Leina mengintip sosok anak perempuan berbaju hitam itu sedang berdiri di samping Asri yang masih terduduk di atas tanah dengan kepala menunduk. Bola matanya yang hitam menatap tajam pada Leina dari balik bulir rambut yang menutupi wajahnya lalu tangannya yang berlumuran darah menunjuk pada Leina. Leina terkesiap menarik tubuhnya dan menyandarkan punggungnya di dinding, ia memegangi dadanya yang berdebar. Tak mungkin, ini tak mungkin, gumam Leina dalam hati.
Setelah menarik dan menghembus nafas beberapa kali untuk menenangkan detak jantungnya, Leina mengintip lagi. Sosok itu sudah tidak ada, yang ada hanya Asri yang sedang membersihkan tubuh serta rambutnya. Leina menengok ke sekelilingnya, ternyata sosok itu benar-benar telah menghilang, maka Leina memutuskan untuk menghampiri Asri. Asri menoleh ketika mendengar ada langkah kaki yang mendekatinya. “Eh Leina … ngapain kesini?” kaget Asri. Leina berdiri terpaku, hatinya sedih melihat rambut Asri yang semakin kusut dan jaket hitamnya yang semakin kotor. “Kayak liat setan aja lo Lei, sampai terpaku begitu,” tawa Asri seperti yang tidak terjadi apa-apa.
“Sini gue bantuin,” ujar Leina membantu Asri membersihkan rambutnya dari daun-daun kering yang menempel karena cairan telur yang lengket. “Makasih Lei,” senyum Asri.
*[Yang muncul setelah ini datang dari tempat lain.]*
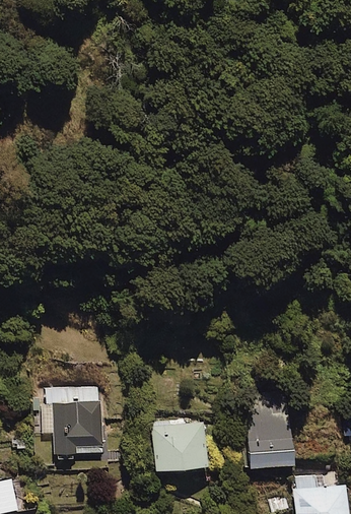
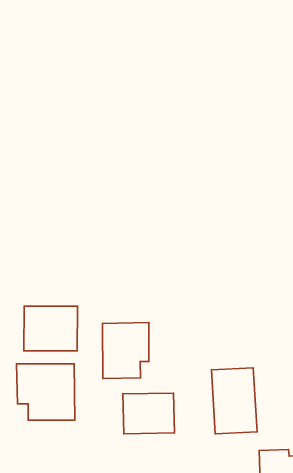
building: none -> [24,306,77,351]
building: none -> [102,323,149,379]

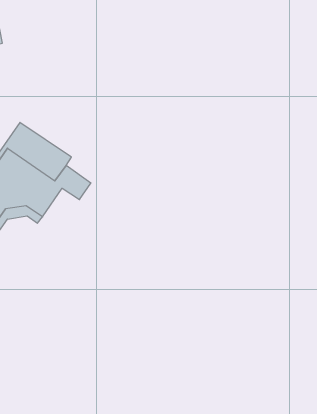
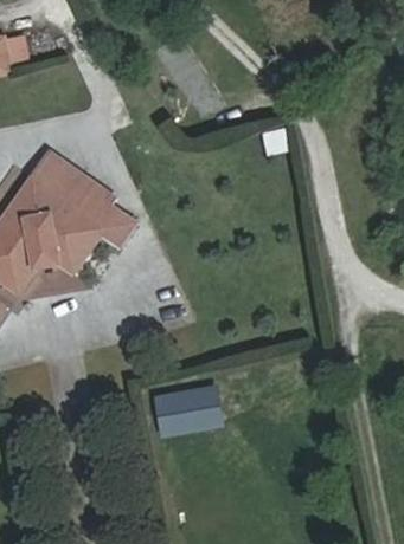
building: none -> [152,381,225,435]

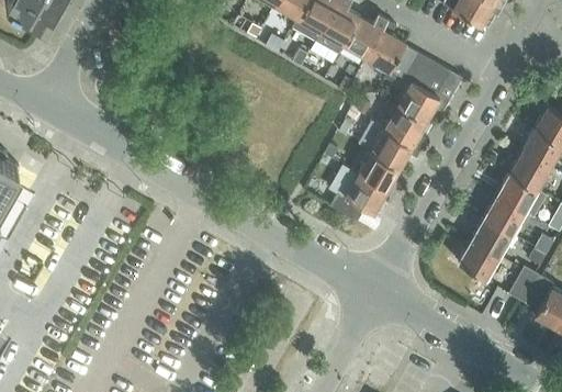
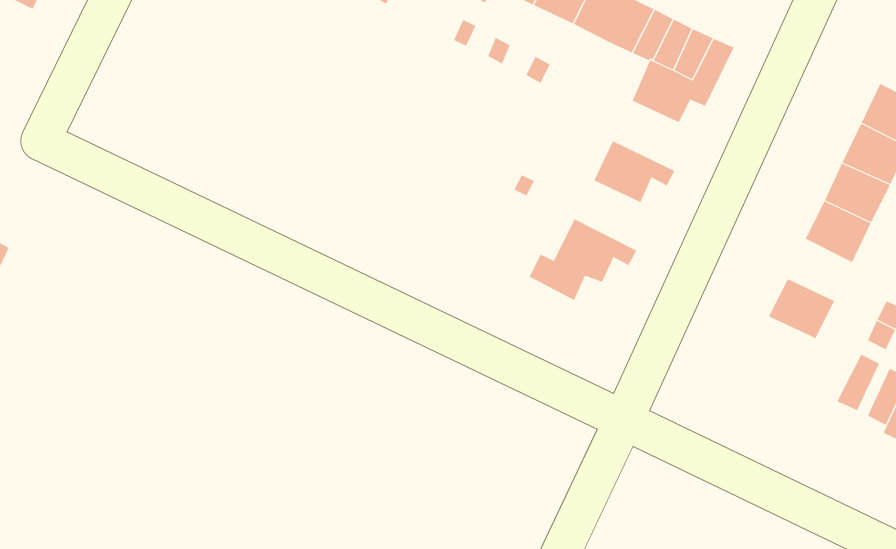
building: [385,107,427,150] -> none
building: [359,153,401,197] -> none
building: [484,197,524,235] -> none
building: [458,242,498,280] -> none

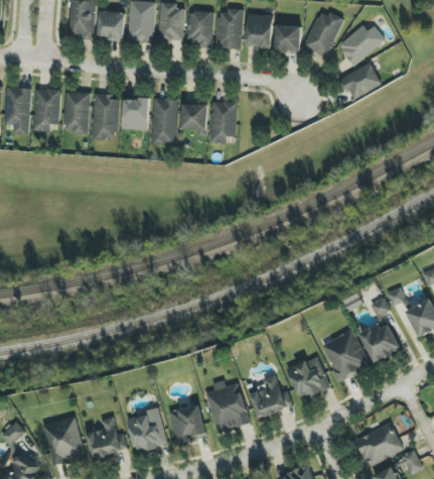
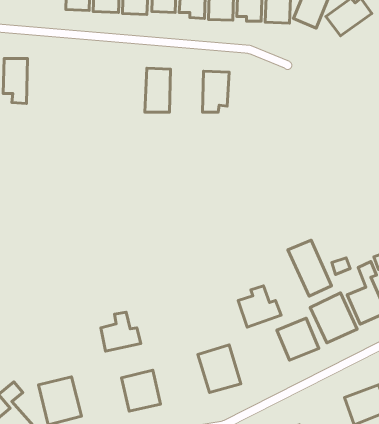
building: [341,65,381,98] -> none
building: [34,89,60,131] -> none
building: [63,92,90,133] -> none
building: [93,94,118,139] -> none
building: [122,98,149,130] -> none
building: [181,103,207,136] -> none
building: none -> [288,240,331,296]
building: [249,375,293,417] -> [238,286,281,327]
building: [169,405,205,442] -> none
building: [87,417,128,458] -> [101,312,141,351]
Leina tahu Asri habis menangis karena pipinya masih tampak basah tapi Asri berusaha tidak menunjukkannya.
“Lo belum jawab pertanyaan gue Lei, ngapain kesini?”
“Gue kebetulan lewat.”
“Trus lo ga nanya kenapa gue kotor begini?”
Leina menggeleng, “Ga … kalau gue nanya juga, lo pasti bilangnya abis jatuh.”
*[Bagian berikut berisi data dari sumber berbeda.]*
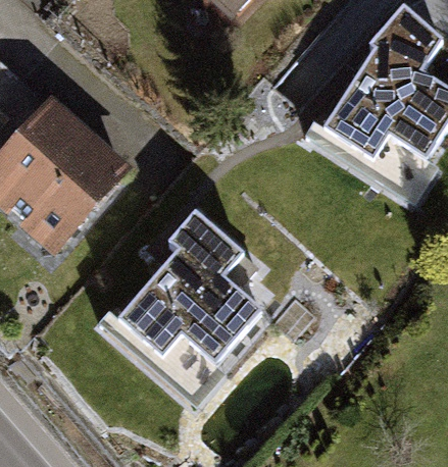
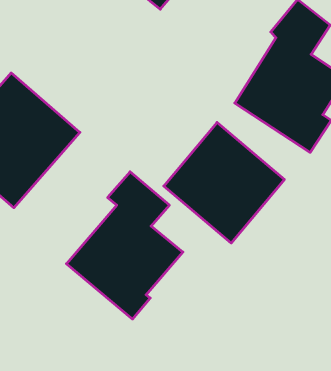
building: none -> [164,122,284,243]

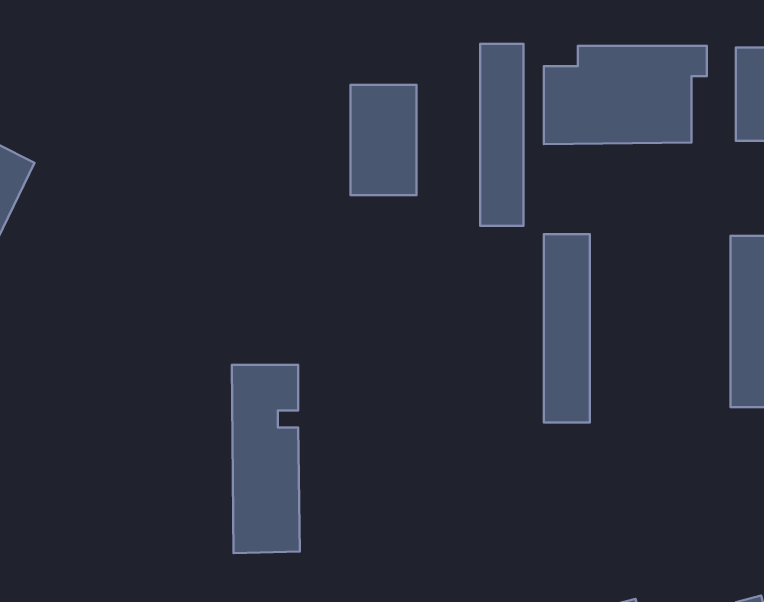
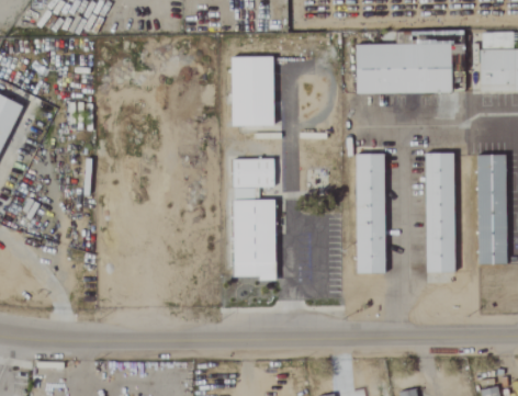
building: [480,44,523,226] -> none
building: none -> [426,152,455,272]
building: [232,365,300,553] -> [233,158,277,280]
Asri mengangguk dan tertawa.
Leina membersihkan telur yang telah melengket di rambut Asri tetapi tidak mudah karena cairan telur itu telah bercampur dengan air dan rambut Asri yang kusut hingga membuatnya tambah kusut saja. “Sialan, pasti penampilan gue kayak orgil nih!” celetuk Asri seraya meraba-raba rambutnya yang mengeras. “Ini harus dicuci dengan sampo Sri,” ujar Leina menyerah. “Ya sudah ga apa-apa Lei, makasih udah bantu ngebersihin rambut gue ya,” ucap Asri kemudian berjalan melewati Leina.
“Mau kemana Sri?”
“Pulang lah,” jawab Asri.
Setelah berkata Asri melanjutkan langkahnya. Leina menyesal kalau saja tadi ia pulang bersama Asri mungkin hal itu tidak akan terjadi pada Asri.
“Sri, tunggu, kita pulang bareng,” panggil Leina.